Currently I'm working on my final year project, which involves in developing a multistream CNN to perform action recognition. However, the final output is relying on the output generated by the independent streams (spatial & temporal). My objective is to make the inference process as efficient as possible, so I wish to make the 2 different stream run simultaneously. By default, it would run the forward function sequentially, thus the execution time will be long.
rgb = network1(input1)
of = network2(input2)
final_output = (rgb + of)/2
return final_output
I have gone through some information about PyTorch multiprocessing, and I have tried some example with torch.multiprocessing.Process, however it seems like the execution time took longer than I was expecting it to be.

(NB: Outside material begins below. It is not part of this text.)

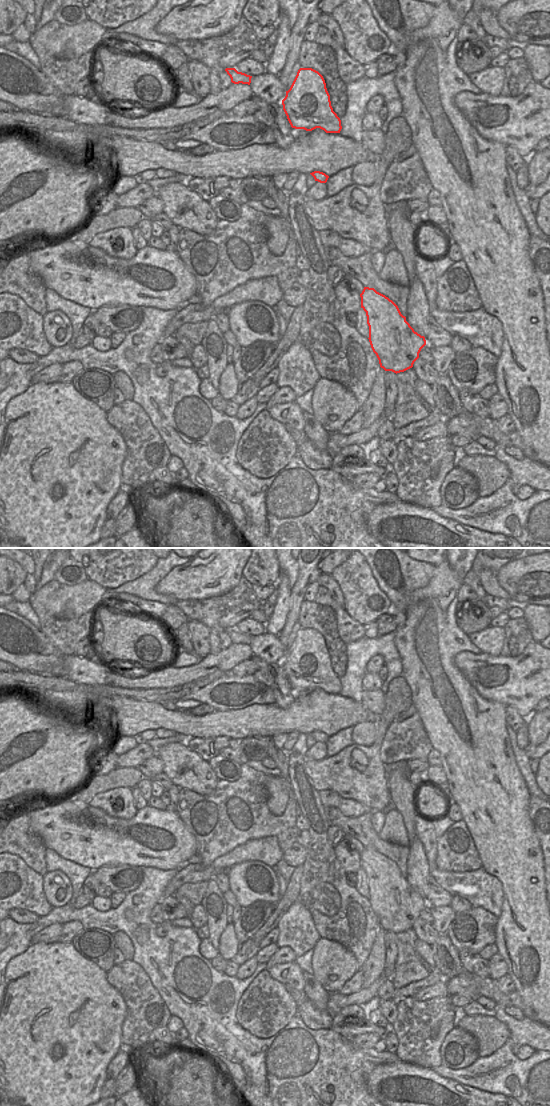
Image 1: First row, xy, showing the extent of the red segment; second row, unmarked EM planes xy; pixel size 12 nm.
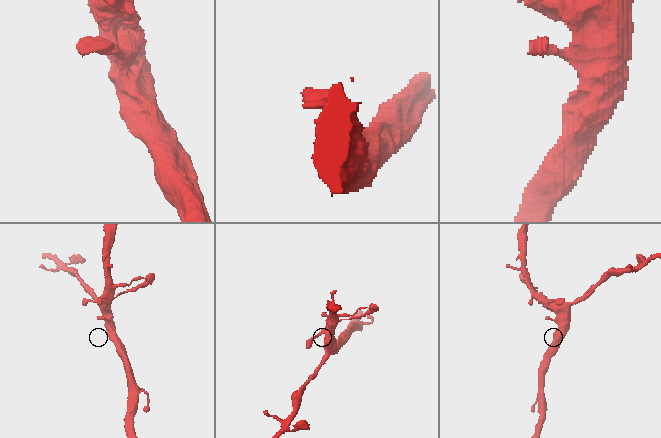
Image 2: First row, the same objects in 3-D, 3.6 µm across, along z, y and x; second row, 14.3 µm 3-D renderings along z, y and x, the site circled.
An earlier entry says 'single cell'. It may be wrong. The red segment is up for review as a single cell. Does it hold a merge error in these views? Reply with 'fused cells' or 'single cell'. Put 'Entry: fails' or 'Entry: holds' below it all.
single cell
Entry: holds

The codes are shown below.
import torch
import torchvision
import torch.multiprocessing as mp
import time
device = torch.device("cuda:0" if torch.cuda.is_available() else "cpu")
net1 = torchvision.models.quantization.mobilenet_v3_large(pretrained=True,quantize=False)

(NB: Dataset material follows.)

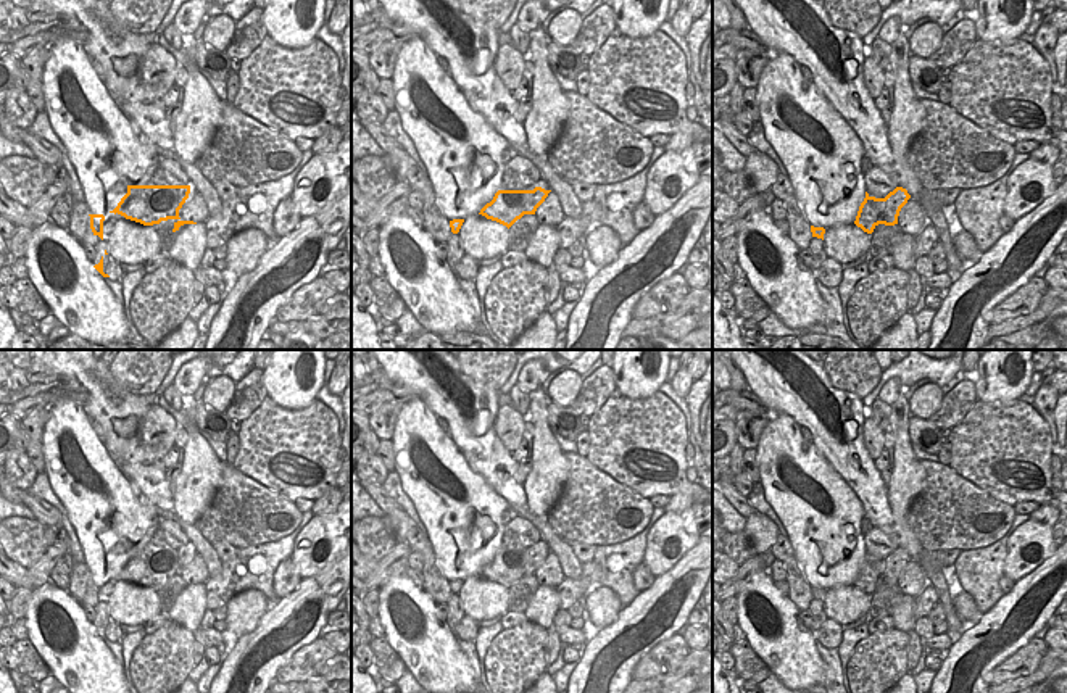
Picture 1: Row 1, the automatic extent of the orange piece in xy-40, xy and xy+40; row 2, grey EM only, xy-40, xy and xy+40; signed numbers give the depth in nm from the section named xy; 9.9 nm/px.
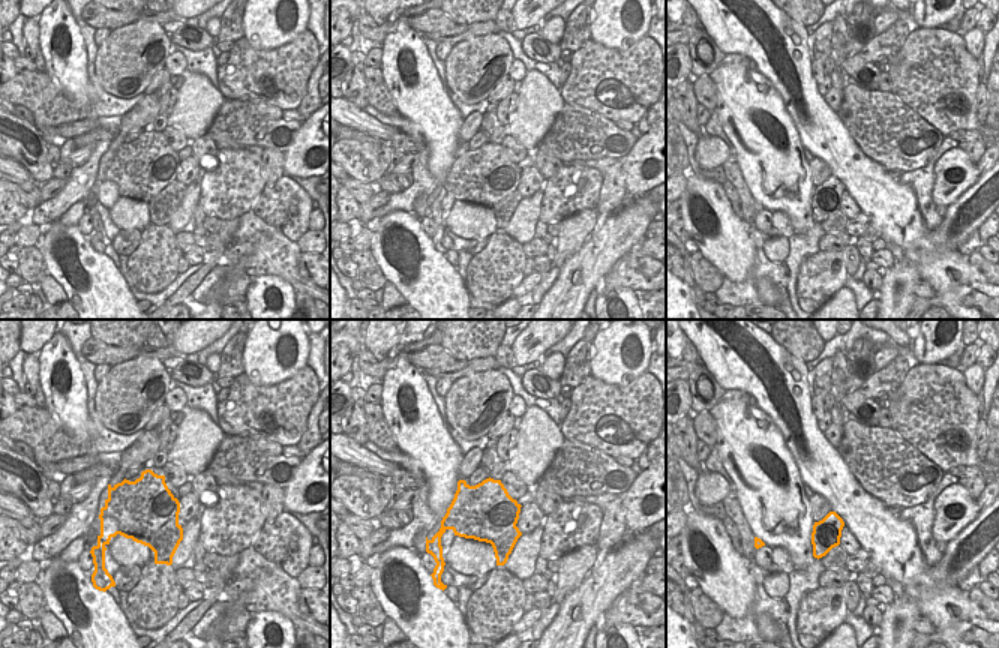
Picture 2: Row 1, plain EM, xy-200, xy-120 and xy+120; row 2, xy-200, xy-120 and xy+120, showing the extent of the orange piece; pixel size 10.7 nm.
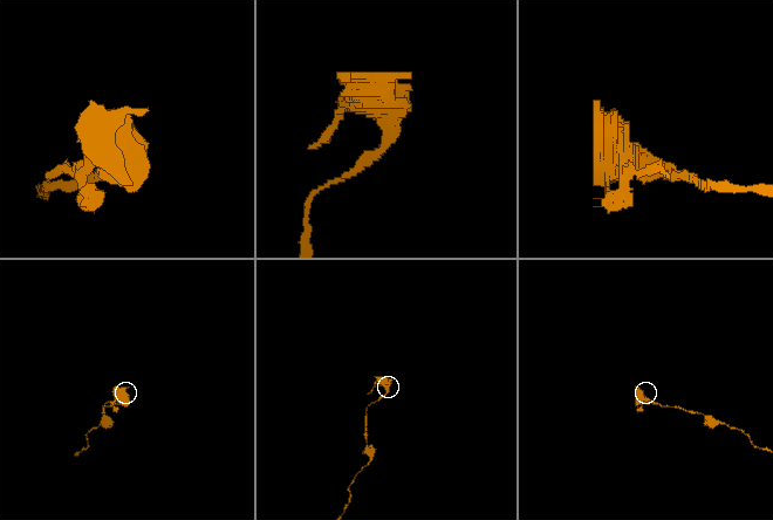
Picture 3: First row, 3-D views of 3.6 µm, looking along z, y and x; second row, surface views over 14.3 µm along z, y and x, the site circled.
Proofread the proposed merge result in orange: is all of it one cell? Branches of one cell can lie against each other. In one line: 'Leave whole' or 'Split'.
Split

net2 = torchvision.models.quantization.mobilenet_v3_large(pretrained=True,quantize=False)
if __name__ == "__main__":
inputs = torch.rand(1, 3, 224, 224)
start = time.time()
outputs = net1.forward(inputs)
end = time.time()
print('Time taken for forward prop on 1 stream: (sequentially)',end-start)
start = time.time()
outputs = net1.forward(inputs)
outputs = net2.forward(inputs)
end = time.time()
print('Time taken for forward prop on 2 stream: (sequentially)',end-start)
p1 = mp.Process(target=net1.forward, args=(inputs,))
p2 = mp.Process(target=net2.forward, args=(inputs,))
start = time.time()
p1.start()
p2.start()
p1.join()
p2.join()
end = time.time()
print('Time taken for forward prop on 2 stream: (parallel)',end-start)
and this is the output:
Time taken for forward prop on 1 stream: (sequentially) 0.08776640892028809
Time taken for forward prop on 2 stream: (sequentially) 0.15159368515014648
Time taken for forward prop on 2 stream: (parallel) 3.8684606552124023
It could be seen that the forward prop is performed sequentially, any idea on how could I make the forward propagation for both network to be performed simultaneously?